┌────────
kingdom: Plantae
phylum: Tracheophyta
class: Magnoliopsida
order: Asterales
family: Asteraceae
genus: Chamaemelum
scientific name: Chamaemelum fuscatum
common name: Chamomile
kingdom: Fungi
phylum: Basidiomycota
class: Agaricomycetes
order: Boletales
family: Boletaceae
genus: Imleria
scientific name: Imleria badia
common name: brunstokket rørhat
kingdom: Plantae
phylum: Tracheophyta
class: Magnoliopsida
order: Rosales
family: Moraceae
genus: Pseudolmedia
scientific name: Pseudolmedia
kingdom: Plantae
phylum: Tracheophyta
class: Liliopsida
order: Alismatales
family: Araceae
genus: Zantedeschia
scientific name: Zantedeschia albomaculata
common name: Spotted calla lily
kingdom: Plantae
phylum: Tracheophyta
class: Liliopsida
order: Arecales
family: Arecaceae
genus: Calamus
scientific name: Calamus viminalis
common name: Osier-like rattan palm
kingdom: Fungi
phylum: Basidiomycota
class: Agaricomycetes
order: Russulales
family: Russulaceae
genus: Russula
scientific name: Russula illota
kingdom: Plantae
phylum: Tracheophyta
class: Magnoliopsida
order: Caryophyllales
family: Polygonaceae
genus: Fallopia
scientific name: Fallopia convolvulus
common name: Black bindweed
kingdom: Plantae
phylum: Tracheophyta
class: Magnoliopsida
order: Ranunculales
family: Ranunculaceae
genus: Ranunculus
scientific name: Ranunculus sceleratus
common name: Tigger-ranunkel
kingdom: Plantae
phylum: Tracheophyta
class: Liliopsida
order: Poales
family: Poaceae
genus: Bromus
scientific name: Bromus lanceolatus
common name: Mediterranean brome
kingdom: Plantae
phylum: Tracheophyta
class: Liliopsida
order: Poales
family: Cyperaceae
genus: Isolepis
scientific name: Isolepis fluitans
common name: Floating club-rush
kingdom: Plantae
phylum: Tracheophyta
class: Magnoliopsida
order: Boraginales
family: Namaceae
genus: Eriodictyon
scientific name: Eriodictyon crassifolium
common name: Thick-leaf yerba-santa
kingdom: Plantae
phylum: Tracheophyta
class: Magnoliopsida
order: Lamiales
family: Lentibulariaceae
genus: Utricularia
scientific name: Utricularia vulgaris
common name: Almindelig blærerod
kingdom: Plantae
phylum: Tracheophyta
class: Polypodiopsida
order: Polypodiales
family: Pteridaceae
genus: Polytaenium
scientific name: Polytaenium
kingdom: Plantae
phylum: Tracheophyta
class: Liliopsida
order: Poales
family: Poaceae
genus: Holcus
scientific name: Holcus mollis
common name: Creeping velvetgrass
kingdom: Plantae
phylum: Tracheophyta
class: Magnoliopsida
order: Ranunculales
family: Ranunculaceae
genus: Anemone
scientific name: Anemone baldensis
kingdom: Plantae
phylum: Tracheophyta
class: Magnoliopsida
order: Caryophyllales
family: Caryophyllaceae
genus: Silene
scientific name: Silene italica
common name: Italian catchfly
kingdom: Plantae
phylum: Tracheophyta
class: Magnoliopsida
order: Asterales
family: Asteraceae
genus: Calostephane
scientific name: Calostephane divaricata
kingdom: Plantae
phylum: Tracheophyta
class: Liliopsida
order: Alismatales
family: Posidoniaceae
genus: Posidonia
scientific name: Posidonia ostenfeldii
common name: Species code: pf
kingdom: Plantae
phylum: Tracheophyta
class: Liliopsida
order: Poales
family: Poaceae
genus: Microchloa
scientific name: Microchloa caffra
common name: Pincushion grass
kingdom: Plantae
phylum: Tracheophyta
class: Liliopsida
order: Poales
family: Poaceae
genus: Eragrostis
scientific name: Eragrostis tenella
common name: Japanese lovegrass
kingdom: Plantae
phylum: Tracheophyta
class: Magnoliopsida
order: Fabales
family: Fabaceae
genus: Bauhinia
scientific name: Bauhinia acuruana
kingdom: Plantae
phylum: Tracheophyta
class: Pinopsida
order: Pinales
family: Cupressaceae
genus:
└────────
| TASK DIRECTIONS |
Please change "common name" to "vernacular name" wherever it occurs in the rows above, and reproduce every row with nothing else altered.

| FINISHED TASK |
kingdom: Plantae
phylum: Tracheophyta
class: Magnoliopsida
order: Asterales
family: Asteraceae
genus: Chamaemelum
scientific name: Chamaemelum fuscatum
vernacular name: Chamomile
kingdom: Fungi
phylum: Basidiomycota
class: Agaricomycetes
order: Boletales
family: Boletaceae
genus: Imleria
scientific name: Imleria badia
vernacular name: brunstokket rørhat
kingdom: Plantae
phylum: Tracheophyta
class: Magnoliopsida
order: Rosales
family: Moraceae
genus: Pseudolmedia
scientific name: Pseudolmedia
kingdom: Plantae
phylum: Tracheophyta
class: Liliopsida
order: Alismatales
family: Araceae
genus: Zantedeschia
scientific name: Zantedeschia albomaculata
vernacular name: Spotted calla lily
kingdom: Plantae
phylum: Tracheophyta
class: Liliopsida
order: Arecales
family: Arecaceae
genus: Calamus
scientific name: Calamus viminalis
vernacular name: Osier-like rattan palm
kingdom: Fungi
phylum: Basidiomycota
class: Agaricomycetes
order: Russulales
family: Russulaceae
genus: Russula
scientific name: Russula illota
kingdom: Plantae
phylum: Tracheophyta
class: Magnoliopsida
order: Caryophyllales
family: Polygonaceae
genus: Fallopia
scientific name: Fallopia convolvulus
vernacular name: Black bindweed
kingdom: Plantae
phylum: Tracheophyta
class: Magnoliopsida
order: Ranunculales
family: Ranunculaceae
genus: Ranunculus
scientific name: Ranunculus sceleratus
vernacular name: Tigger-ranunkel
kingdom: Plantae
phylum: Tracheophyta
class: Liliopsida
order: Poales
family: Poaceae
genus: Bromus
scientific name: Bromus lanceolatus
vernacular name: Mediterranean brome
kingdom: Plantae
phylum: Tracheophyta
class: Liliopsida
order: Poales
family: Cyperaceae
genus: Isolepis
scientific name: Isolepis fluitans
vernacular name: Floating club-rush
kingdom: Plantae
phylum: Tracheophyta
class: Magnoliopsida
order: Boraginales
family: Namaceae
genus: Eriodictyon
scientific name: Eriodictyon crassifolium
vernacular name: Thick-leaf yerba-santa
kingdom: Plantae
phylum: Tracheophyta
class: Magnoliopsida
order: Lamiales
family: Lentibulariaceae
genus: Utricularia
scientific name: Utricularia vulgaris
vernacular name: Almindelig blærerod
kingdom: Plantae
phylum: Tracheophyta
class: Polypodiopsida
order: Polypodiales
family: Pteridaceae
genus: Polytaenium
scientific name: Polytaenium
kingdom: Plantae
phylum: Tracheophyta
class: Liliopsida
order: Poales
family: Poaceae
genus: Holcus
scientific name: Holcus mollis
vernacular name: Creeping velvetgrass
kingdom: Plantae
phylum: Tracheophyta
class: Magnoliopsida
order: Ranunculales
family: Ranunculaceae
genus: Anemone
scientific name: Anemone baldensis
kingdom: Plantae
phylum: Tracheophyta
class: Magnoliopsida
order: Caryophyllales
family: Caryophyllaceae
genus: Silene
scientific name: Silene italica
vernacular name: Italian catchfly
kingdom: Plantae
phylum: Tracheophyta
class: Magnoliopsida
order: Asterales
family: Asteraceae
genus: Calostephane
scientific name: Calostephane divaricata
kingdom: Plantae
phylum: Tracheophyta
class: Liliopsida
order: Alismatales
family: Posidoniaceae
genus: Posidonia
scientific name: Posidonia ostenfeldii
vernacular name: Species code: pf
kingdom: Plantae
phylum: Tracheophyta
class: Liliopsida
order: Poales
family: Poaceae
genus: Microchloa
scientific name: Microchloa caffra
vernacular name: Pincushion grass
kingdom: Plantae
phylum: Tracheophyta
class: Liliopsida
order: Poales
family: Poaceae
genus: Eragrostis
scientific name: Eragrostis tenella
vernacular name: Japanese lovegrass
kingdom: Plantae
phylum: Tracheophyta
class: Magnoliopsida
order: Fabales
family: Fabaceae
genus: Bauhinia
scientific name: Bauhinia acuruana
kingdom: Plantae
phylum: Tracheophyta
class: Pinopsida
order: Pinales
family: Cupressaceae
genus:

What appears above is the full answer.